The first three combinations with the lowest AIC had less than ideal residual distributions. The fourth and fifth look better. Eventually choose the fifth which had a more normal distribution, even though it had a higher AIC.

Banks

par(mfrow=c(1,4))
bank.models <- NULL
current.ts <- ts(sod.by.year.banks$freq)
for(j in 2:3){for(i in 2:3){for(h in 1:3){
      current.model <- arima(current.ts, order=c(j,i,h))
      bank.models <- rbind(bank.models, c(j,i,h, round(current.model$aic,digits = 2)))
}}}
bank.models <- as.data.frame(bank.models)
colnames(bank.models) <- c("p", "d","q","AIC")
bank.models$AIC <- as.numeric(as.character(bank.models$AIC))
bank.models$AIC <- as.numeric(as.character(bank.models$AIC))
bank.models <- bank.models[order(bank.models$AIC),]
for(l in 1:nrow(bank.models)){
  current.model <- arima(current.ts, order=c(bank.models$p[l],bank.models$d[l],bank.models$q[l]))
  title <- paste("Order: ", bank.models$p[l],bank.models$d[l],bank.models$q[l],"AIC:",bank.models$AIC[l] )
  if(bank.models$p[l]==2 & bank.models$d[l]==2 & bank.models$q[l]==1)
      {highlight<-"blue"} else {highlight<-"white"}
  hist(current.model$residuals, main=title, col = highlight)
  qqnorm(current.model$residuals)
  qqline(current.model$residuals)
}

Comments

This one was interesting, the trend is obvious but no model yielded a curved distribution. The closest one was 2,2,1 which is the model selected.

Branches

par(mfrow=c(1,4))
branches.models <- NULL
current.ts <- ts(sod.by.year.branches$freq)
for(j in 0:2){for(i in 0:2){for(h in 0:2){
      current.model <- arima(current.ts, order=c(j,i,h))
      branches.models <- rbind(branches.models, c(j,i,h, round(current.model$aic,digits = 2)))
}}}
branches.models <- as.data.frame(branches.models)
colnames(branches.models) <- c("p", "d","q","AIC")
branches.models$AIC <- as.numeric(as.character(branches.models$AIC))
branches.models$AIC <- as.numeric(as.character(branches.models$AIC))
branches.models <- branches.models[order(branches.models$AIC),]
for(l in 1:12){
  current.model <- arima(current.ts, order=c(branches.models$p[l],branches.models$d[l],branches.models$q[l]))
  title <- paste("Order: ", branches.models$p[l],branches.models$d[l],branches.models$q[l],"AIC:",branches.models$AIC[l] )
    if(branches.models$p[l]==2 & branches.models$d[l]==2 & branches.models$q[l]==1)
        {highlight<-"blue"} else {highlight<-"white"}
  hist(current.model$residuals, main=title, col=highlight)
  qqnorm(current.model$residuals)
  qqline(current.model$residuals)
}

Comments

In the case for branches, the eighth model was selected. It had the best residual distribution with the lowest AIC score.

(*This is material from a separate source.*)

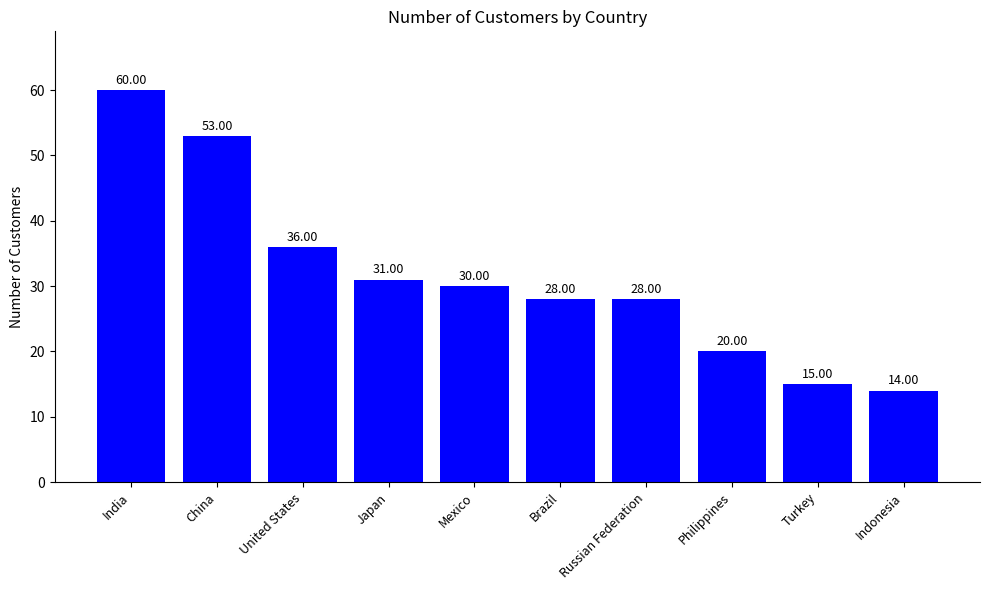

How many categories are shown in the chart?

10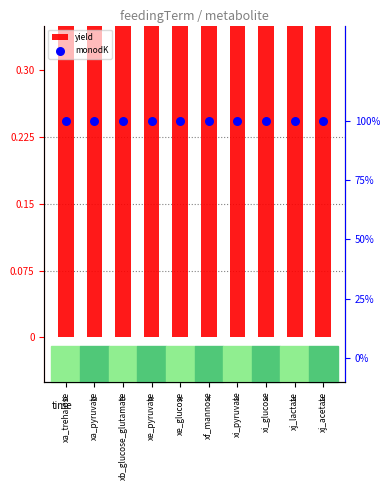

What is the total value across all series at xi_pyruvate?

1.5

When this model is applied for predictions, it has a high upper limit for a 95% confidence interval. Taking into account what we’re seeing in the industry, this highly unlikely. The model is considering this as a possibility due to the fact that for the first half of the 2000’s the branch numbers were on the rise, but after 2009 the downward trend will more likely remain if not accelerate as the lowest limit of the confidence interval seems to suggest.